See you in the morning.

***

I first read about Hanna Culwick in At Home: A Short History of Private Life by Bill Bryson.  Her diaries have been published, but are out of print.  Tomorrow, I’ll also be using descriptions of servant life from Mrs. Beeton’s Book of Household Management (buy it here).

 

11 Responses to “Tomorrow: Living Life as a 19th Century Servant”


  • “Dated.. her employer”? More like “50 Shades of Gray”. I have abridged version of diary. Oh my!

  • What an interesting post!

    I’m working on a project for a class. We’re making a digital library on Domestic Servants. Could we use this page in our digital library?

  • In a news article about my great aunt being married in 1884, it listed items given as wedding gifts to she and her new husband. One item given was a “tidy”. Any idea what that is?

    • A tidy is a small container that can be used for small items such as sewing materials or even scraps.

  • What a wonderful site gave me everything i need of a servant

  • Very Interesting about the diary. I am researching a Boston Beacon Hill/North Shore Mass family from the mid 19th-mid 20th century. During the late Fall and into the early spring Mt. Vernon street was their residence Come May or June until October the family moved into the Prides Crossing property. Four separate staffs of about 4-6 full time. Two for the houses in Mt. Vernon St and two for the Farm and the other family house at Prides Crossing.
    1n the 1930s the family sponsored one of the domestics for citizeship.

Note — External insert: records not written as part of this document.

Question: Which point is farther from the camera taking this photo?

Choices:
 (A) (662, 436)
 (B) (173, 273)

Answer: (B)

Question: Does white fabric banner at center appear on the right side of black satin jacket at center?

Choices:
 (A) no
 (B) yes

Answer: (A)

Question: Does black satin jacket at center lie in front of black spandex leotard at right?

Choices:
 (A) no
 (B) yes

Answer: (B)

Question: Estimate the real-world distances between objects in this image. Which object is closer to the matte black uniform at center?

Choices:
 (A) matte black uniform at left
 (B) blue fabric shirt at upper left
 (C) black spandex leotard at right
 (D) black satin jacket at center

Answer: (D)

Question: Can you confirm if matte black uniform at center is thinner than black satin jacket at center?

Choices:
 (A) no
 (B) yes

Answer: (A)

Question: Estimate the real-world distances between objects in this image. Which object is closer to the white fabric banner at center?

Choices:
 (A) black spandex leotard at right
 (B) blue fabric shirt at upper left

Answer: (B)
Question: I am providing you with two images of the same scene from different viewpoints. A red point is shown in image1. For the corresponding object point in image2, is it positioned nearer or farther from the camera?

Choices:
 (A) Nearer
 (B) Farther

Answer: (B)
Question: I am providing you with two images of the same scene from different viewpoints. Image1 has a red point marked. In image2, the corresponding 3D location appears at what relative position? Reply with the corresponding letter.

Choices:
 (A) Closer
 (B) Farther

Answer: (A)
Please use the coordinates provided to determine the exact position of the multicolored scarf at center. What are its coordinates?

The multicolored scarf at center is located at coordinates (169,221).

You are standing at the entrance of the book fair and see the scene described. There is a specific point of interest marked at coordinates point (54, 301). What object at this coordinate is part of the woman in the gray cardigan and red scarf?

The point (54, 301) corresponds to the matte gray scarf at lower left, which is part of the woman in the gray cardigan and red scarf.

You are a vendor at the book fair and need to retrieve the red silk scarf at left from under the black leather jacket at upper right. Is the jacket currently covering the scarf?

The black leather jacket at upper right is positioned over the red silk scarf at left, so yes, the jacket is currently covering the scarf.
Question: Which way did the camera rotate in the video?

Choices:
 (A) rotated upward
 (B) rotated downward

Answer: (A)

  • just have to comment on your statement about the american children not becoming servants. my 3rd great grandfather came over from ireland and wound up becoming a servant, and his daughter, my 2nd great grandmother, was also a servant. early american census’ and passenger lists confirmed this information very recently for me

    • just to clarify: his daughter, my 2nd great grandmother, was born in michigan. i can’t imagine that’s the only case where it’s happened.

      • Just to add to the comment on April 18, 2018 by anonymous, I found this site looking for information to help clarify the use of the word servant in the U.S. Federal 1900 census. The family lineage at this point was almost entirely from Michigan, and were children of parents born in other countries. It appears that it was extremely common to put children in other homes as servants, some as young as 7. The idea that servanthood ended in the way described in the original 2013 posting seems highly unlikely.